CHARLESTON, SC (WCSC) - Charleston County Sheriff Al Cannon says law enforcement agencies are working together to investigate threats reported across the Lowcountry.
"We want to ensure we are working together to ensure the safety of our community," Cannon said, surrounded by representatives of the Charleston, North Charleston and Mount Pleasant Police Departments will attend, as well as agents from the State Law Enforcement Division and the FBI.
Cannon said his agency has worked with others to investigate the dissemination of fliers connected with the Ku Klux Klan in a North Charleston neighborhood as well as telephone threats to local chapters of the NAACP.
"Law enforcement certainly recognizes the climate in which we live," Cannon said, referring to shootings at the Emanuel AME Church, a home in Holly Hill and at two military facilities in Tennessee. "We're monitoring all sorts of social media, looking for threats that might be out there."
But he also said residents must notify law enforcement of suspicious activity they see.
Cannon said they have identified individuals connected with threats made.
"In some cases, I will tell you we are dealing with juveniles that post some real challenges," he said. "And in some cases, we are working with people out of state."
He said that in some cases, people have been taken into custody, would not go into specifics about threats made or whether any charges have been filed, citing ongoing investigations.
NAACP Charleston Chapter President Dot Scott applauded the press conference and the effort to reassure the public that law enforcement is taking the threats seriously and will actively investigate them.
"We get threats all the time," Scott said. "But when you get a direct threat, 'We're going to blow your head off,' that's a different thing.
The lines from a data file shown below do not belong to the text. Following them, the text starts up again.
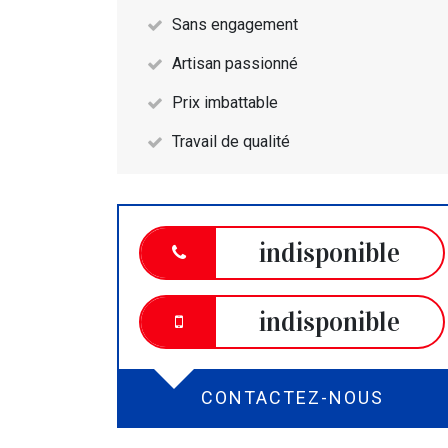
Sans engagement
Artisan passionné
Prix imbattable
Travail de qualité
indisponible
indisponible
CONTACTEZ-NOUS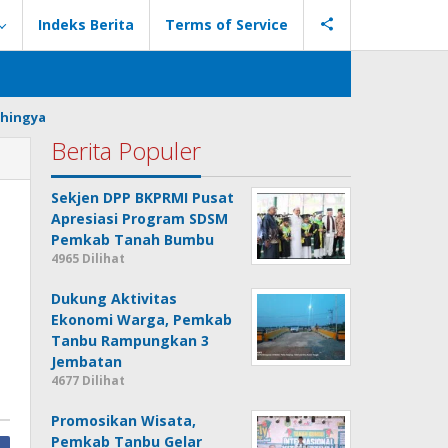
Indeks Berita
Terms of Service
hingya
Berita Populer
Sekjen DPP BKPRMI Pusat
Apresiasi Program SDSM
Pemkab Tanah Bumbu
4965 Dilihat
Dukung Aktivitas
Ekonomi Warga, Pemkab
Tanbu Rampungkan 3
Jembatan
4677 Dilihat
Promosikan Wisata,
Pemkab Tanbu Gelar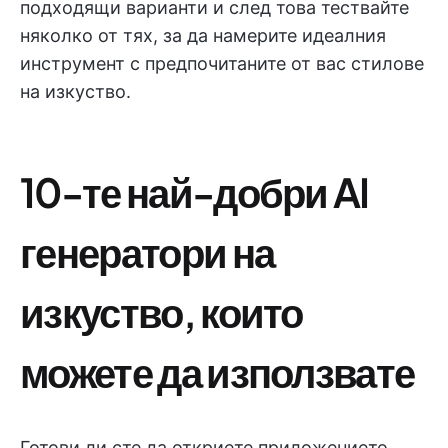
подходящи варианти и след това тествайте
няколко от тях, за да намерите идеалния
инструмент с предпочитаните от вас стилове
на изкуство.
10-те най-добри AI
генератори на
изкуство, които
можете да използвате
Готови ли сте да откриете приложението,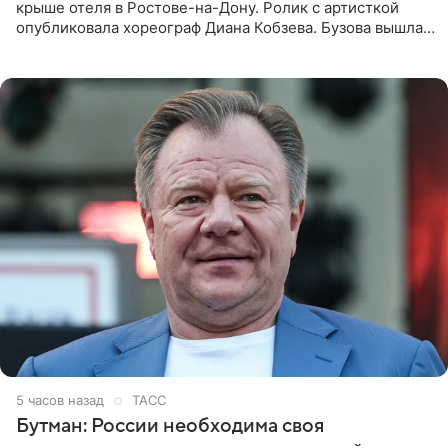
крыше отеля в Ростове-на-Дону. Ролик с артисткой
опубликовала хореограф Диана Кобзева. Бузова вышла
на занятие спортом в 32-градусную жару ранним утром,
5 часов назад
ТАСС
Бутман: России необходима своя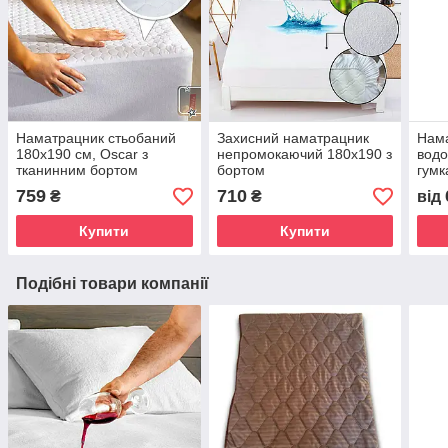
Наматрацник стьобаний
Захисний наматрацник
Нама
180х190 см, Oscar з
непромокаючий 180х190 з
водо
тканинним бортом
бортом
гумк
759
710
₴
₴
від
Купити
Купити
Подібні товари компанії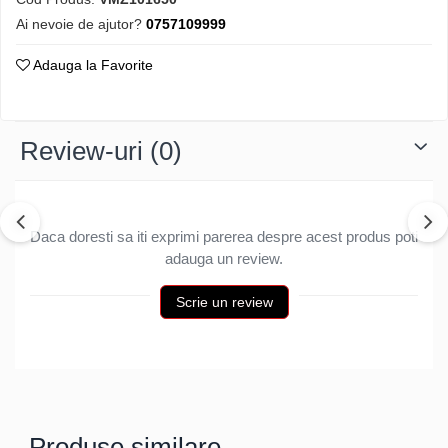
Structuri fatade ventilate
Accesorii ciocane
Ai nevoie de ajutor?
0757109999
Scule
Adauga la Favorite
Trasatoare
Dispozitiv de indoit
Sabloane
Review-uri
(0)
Prisme
Expandoare
Fierastraie
Daca doresti sa iti exprimi parerea despre acest produs poti
Topoare
adauga un review.
Leviere
Nicovale
Scrie un review
Accesorii
SOREX
BUSCHMANN
PROD-MASZ
WUKO
Produse similare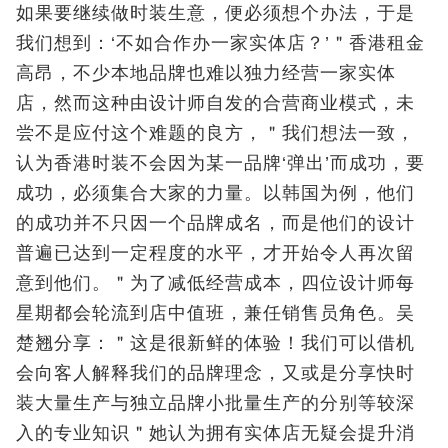
如果要继续做时装生意，便必须想个办法，于是
我们想到：‘不如合作办一家实体店？’＂香港租金
高昂，不少本地品牌也难以独力经营一家实体
店，然而这种由设计师自发的合营商业模式，未
尝不是应付这个难题的良方，＂我们想法一致，
认为香港时装不会因为某一品牌‘弹出’而成功，要
成功，必须集合大家的力量。以韩国为例，他们
的成功并不只因一个品牌成名，而是他们的设计
普遍已达到一定程度的水平，才开始令人再次留
意到他们。＂为了减低经营成本，四位设计师每
星期都会轮流到店中值班，兼任销售员角色。吴
楚翘分享：＂这是很新鲜的体验！我们可以借机
会向客人解释我们的品牌理念，又或是分享快时
装大量生产与独立品牌小批量生产的分别等较深
入的专业知识＂她认为拥有实体店无疑会提升消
Never before have her been threatened that they were going to kill us."
"The eyes of the community are the first line of defense we have," Pastor Thomas Dixon of The Coalition said. He urged people who see unusual activity in their neighborhood to call law enforcement.
"We do not have to tolerate anyone who comes into our community, whether it's the klan, drug dealers, or whatever, we do not have to tolerate that," he said. "The onus is not only on law enforcement, it's also on us to fight this crime," he said.